Post by matthewscott8 » February 11th, 2020, 11:07 am

St. Gloede wrote:
February 11th, 2020, 7:51 am
We have talked a bit before about how the Academy is pretty much exclusively people well past their retirement age (and also pretty exclusively white men), but my fairly straightforward theory for why they are picking more and more daring/challenging films is because the 60, 70 and 80-year-old people of today were young in the 60s and 70s. With The Birdman and arguably The Artist, we got the first more experimental winners (by Academy standards) and now, for the first time, a foreign-language film has won. Pretty exciting times, as the Oscars are finally pretty unpredictable, especially as they still go for stuff like Green Book.

I doubt this really means they will start celebrating more and more exciting films though - they will always be the show where films that did well at the box office (but are not seen as "mainstream/lowbrow trash") competes for honours.

Re: Language debare:

On the one hand, it is great that the Academy may start awarding the "Best Film" trophy, and have a degree of positive change,

At the same time, American films will clearly always dominate, and we just have this added guessing game of "oh, ok, there's that one foreign language film again".
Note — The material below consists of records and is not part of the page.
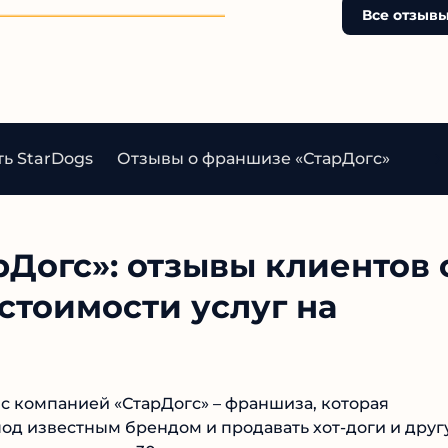
не рискуйте своими день
Все отзывы
подобных сомнительных
авантюрах.
ь StarDogs
Отзывы о франшизе «СтарДогс»
Выв
Догс»: отзывы клиентов 
 стоимости услуг на
 компанией «СтарДогс» – франшиза, которая
од известным брендом и продавать хот-доги и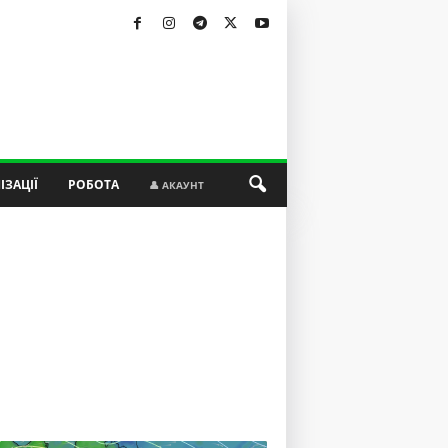
ІЗАЦІЇ
РОБОТА
👤 АКАУНТ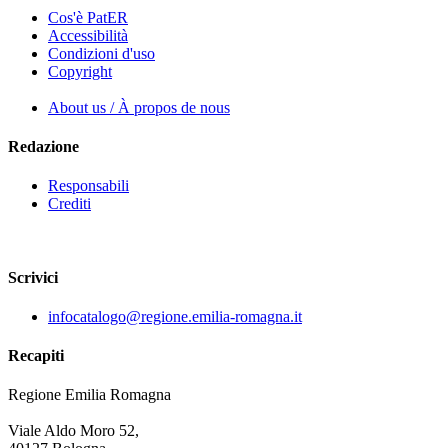
Cos'è PatER
Accessibilità
Condizioni d'uso
Copyright
About us / À propos de nous
Redazione
Responsabili
Crediti
Scrivici
infocatalogo@regione.emilia-romagna.it
Recapiti
Regione Emilia Romagna
Viale Aldo Moro 52,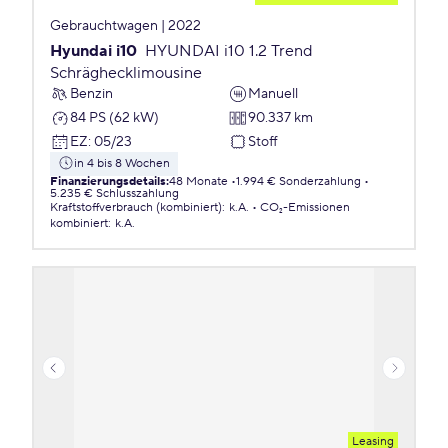
Gebrauchtwagen | 2022
Hyundai i10
HYUNDAI i10 1.2 Trend
Schräghecklimousine
Benzin
Manuell
84 PS (62 kW)
90.337 km
EZ
:
05/23
Stoff
in 4 bis 8 Wochen
Finanzierungsdetails
:
48 Monate
1.994 € Sonderzahlung
5.235 € Schlusszahlung
Kraftstoffverbrauch (kombiniert)
:
k.A.
CO₂-Emissionen
kombiniert
:
k.A.
Leasing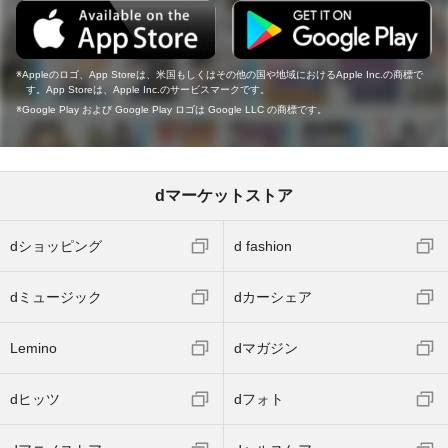
Appleのロゴ、App Storeは、米国もしくはその他の国や地域におけるApple Inc.の商標で
す。App Storeは、Apple Inc.のサービスマークです。
Google Play および Google Play ロゴは Google LLC の商標です。
dマーケットストア
dショッピング
d fashion
dミュージック
dカーシェア
Lemino
dマガジン
dヒッツ
dフォト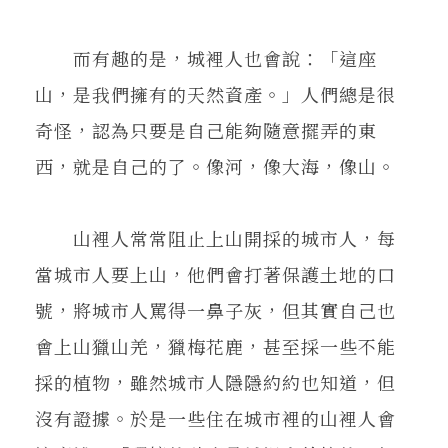
而有趣的是，城裡人也會說：「這座
山，是我們擁有的天然資產。」人們總是很
奇怪，認為只要是自己能夠隨意擺弄的東
西，就是自己的了。像河，像大海，像山。
山裡人常常阻止上山開採的城市人，每
當城市人要上山，他們會打著保護土地的口
號，將城市人罵得一鼻子灰，但其實自己也
會上山獵山羌，獵梅花鹿，甚至採一些不能
採的植物，雖然城市人隱隱約約也知道，但
沒有證據。於是一些住在城市裡的山裡人會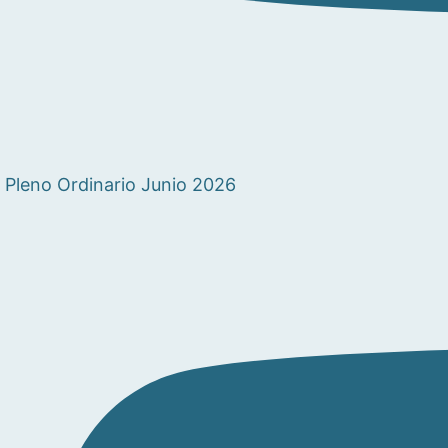
Pleno Ordinario Junio 2026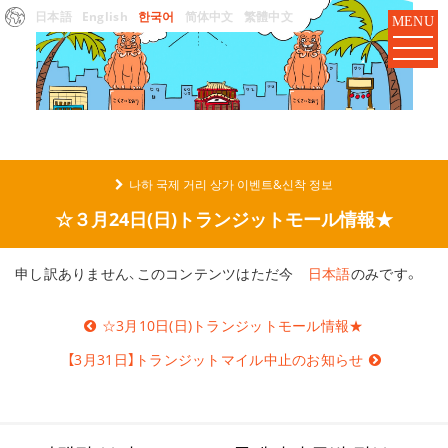
日本語
English
한국어
简体中文
繁體中文
MENU
나하 국제 거리 상가 이벤트&신착 정보
☆３月24日(日)トランジットモール情報★
申し訳ありません、このコンテンツはただ今
日本語
のみです。
글
☆3月10日(日)トランジットモール情報★
탐
색
【3月31日】トランジットマイル中止のお知らせ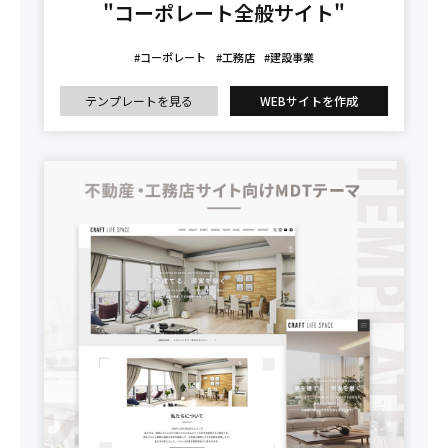
"コーポレート全般サイト"
#コーポレート
#工務店
#建設事業
テンプレートを見る
WEBサイトを作成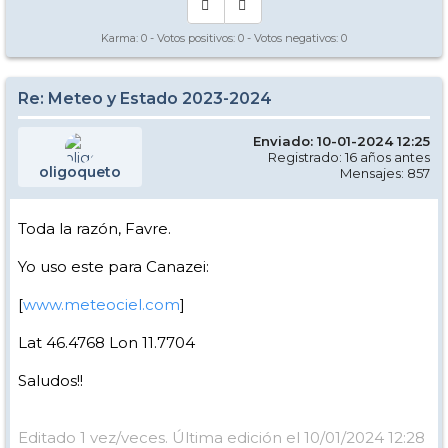
Karma:
0
- Votos positivos:
0
- Votos negativos:
0
Re: Meteo y Estado 2023-2024
Enviado: 10-01-2024 12:25
Registrado: 16 años antes
oligoqueto
Mensajes: 857
Toda la razón, Favre.
Yo uso este para Canazei:
[
www.meteociel.com
]
Lat 46.4768 Lon 11.7704
Saludos!!
Editado 1 vez/veces. Última edición el 10/01/2024 12:28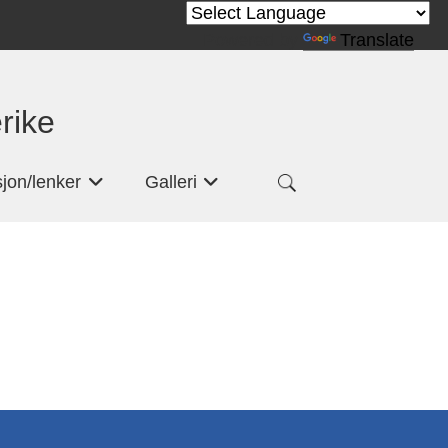
Powered by
Translate
rike
jon/lenker
Galleri
+
+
If the Oscar's had branded itself as something more akin to what it is, a celebrated of Hollywood or American films they could easily have kept it streamlined, and Best Foreign/International Film would have made sense (but then BAFTAs go to American and other foreign films all the time). So ... Yeah, this will be reality now. Maybe foreign films will be nominated more often, and maybe, at some point, within the next 2-3 decades, another one will win.
Being cynical, HBO planning to film Parasite as a TV series probably had a lot to do with the gongs. Turned it into a promotional exercise for the Hollywood machine.